**TASK REQUIREMENTS**
Give back, exactly and with nothing added, the lines that run from the one containing "A part in grey" to the final line below.
════════
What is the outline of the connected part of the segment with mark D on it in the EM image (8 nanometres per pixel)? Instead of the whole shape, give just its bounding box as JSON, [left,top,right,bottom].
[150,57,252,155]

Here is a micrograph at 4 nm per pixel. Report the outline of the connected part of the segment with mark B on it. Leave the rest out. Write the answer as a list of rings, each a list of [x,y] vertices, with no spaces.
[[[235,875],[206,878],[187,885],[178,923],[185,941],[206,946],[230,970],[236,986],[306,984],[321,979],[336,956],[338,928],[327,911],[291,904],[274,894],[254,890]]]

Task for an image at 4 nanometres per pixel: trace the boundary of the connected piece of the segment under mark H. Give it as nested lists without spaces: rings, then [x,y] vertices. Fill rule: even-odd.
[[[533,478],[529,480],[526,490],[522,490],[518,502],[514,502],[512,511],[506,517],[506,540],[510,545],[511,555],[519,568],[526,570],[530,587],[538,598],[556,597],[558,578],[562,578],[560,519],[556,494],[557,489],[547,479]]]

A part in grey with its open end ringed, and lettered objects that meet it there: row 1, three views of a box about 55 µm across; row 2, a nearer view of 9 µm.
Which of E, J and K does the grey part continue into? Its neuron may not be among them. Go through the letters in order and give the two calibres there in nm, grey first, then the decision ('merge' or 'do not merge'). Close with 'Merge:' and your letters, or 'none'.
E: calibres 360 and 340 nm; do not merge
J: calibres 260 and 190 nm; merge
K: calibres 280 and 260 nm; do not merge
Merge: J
════════
**RESULT OF THE TASK**
A part in grey with its open end ringed, and lettered objects that meet it there: row 1, three views of a box about 55 µm across; row 2, a nearer view of 9 µm.
Which of E, J and K does the grey part continue into? Its neuron may not be among them. Go through the letters in order and give the two calibres there in nm, grey first, then the decision ('merge' or 'do not merge'). Close with 'Merge:' and your letters, or 'none'.
E: calibres 360 and 340 nm; do not merge
J: calibres 260 and 190 nm; merge
K: calibres 280 and 260 nm; do not merge
Merge: J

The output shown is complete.